Dear Carolyn: I am a survivor of childhood sexual abuse. I tried denying it, ignoring it, running away from it for about 30 years. It caught up with me in the last year or two, knocking on my door, demanding, “Deal with this or die.” (Or, that’s how I felt about it.) I sought help from a therapist. Actually several therapists. Still seeing one. I’m trying to work on it.
Meanwhile I haven’t been capable of having any kind of intimate physical relationship with my husband for about the past year, without going into a blind panic. I asked him for a break from sex while I try to sort all this out. From the day I told him, he’s been harassing me for sex. Then it turned into, “I could go get sex with anyone if I wanted to.” Is this supposed to be some kind of threat? Guilt trip? Manipulation? Then about a month ago he told me he wanted my permission to go sleep around with other women. We have been married for 17 years.
Whatever happened to “for better or worse”? One therapist told me, “Well, he didn’t sign up for a relationship without sex.” Well, I didn’t sign up to get repeatedly raped when I was 10-12 years old. I never said, “No sex, ever again.” I asked for a BREAK. Lord knows I’ve helped him through his own issues, including seven years of alcohol addiction.
After his request for an open marriage, I told him he needed to find somewhere else to live. Now. He has since moved out, but I can’t move past feeling like he stuck a knife in my back. I have never felt so disrespected. I feel like the world’s biggest idiot, and a pile of used trash who is of no value to anyone except as a sex object, all over again. Seventeen years of giving him everything I had, and one request plus a short time without sex, and he’s done?
Please, a little perspective would mean the world to me right now.
Lost, Sad & Angry
Lost, Sad & Angry: I’d change your signature, if I could, to “Sad, Angry & Found.”
Your situation is so awful, but it’s a truth, and truth is the only soil that grows beautiful things.
Your own phrasing suggests you know this, or are just a nudge away, when you say you had to deal with this or die: Dealing with it means you can finally start to live.
Your husband’s deplorable reaction reflects the poisoned soil stunting your growth these 30 years. You were not healthy, so it follows that neither your partner nor relationship was healthy. This isn’t your fault. You are not an idiot. You are not used or disposable or valued only for sex. You are just living the legacy your abuser forced on you.

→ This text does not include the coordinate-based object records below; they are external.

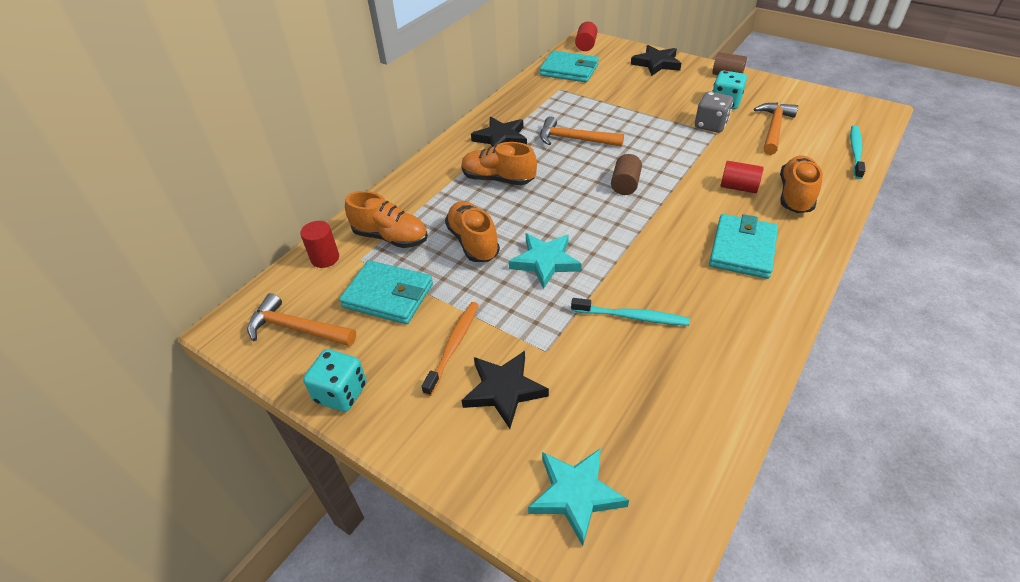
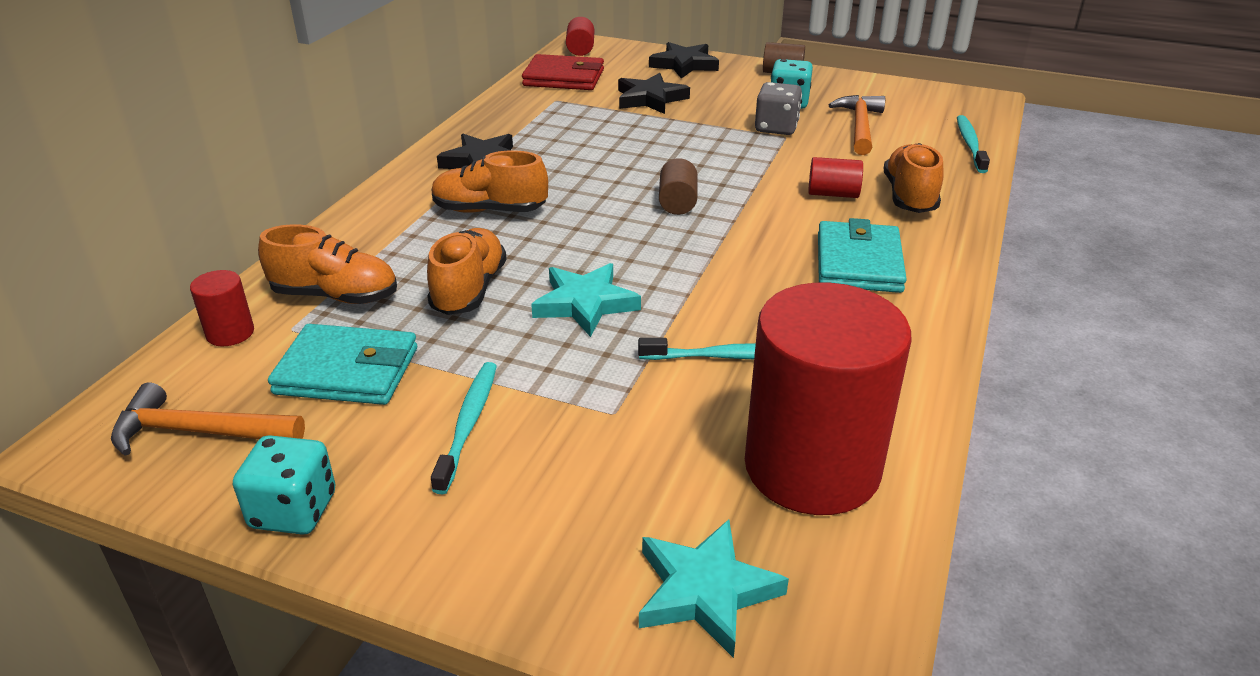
camera: 15 degrees left, 10 degrees down
(454, 345) = (468, 424): orange toothbrush -> turquoise toothbrush
(473, 242) = (469, 290): orange shoe -> orange shoe turned 45 degrees clockwise
(504, 390) = (561, 471): black star -> black star (650, 99)
(569, 70) = (564, 78): turquoise wallet -> red wallet
(574, 139) = (592, 156): orange hammer -> none
(668, 413) = (812, 467): none -> red cylinder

You are also clearly ready to face this legacy and tear it down with your bare hands (and with the therapist who didn’t try to normalize your husband’s selfishness, I hope). Having the strength to kick your husband out proves better than I ever could that you’re ready for this. You’re ready to tell your trauma that it won’t make decisions for you anymore — you make them now. I hope I live with half your courage. Godspeed.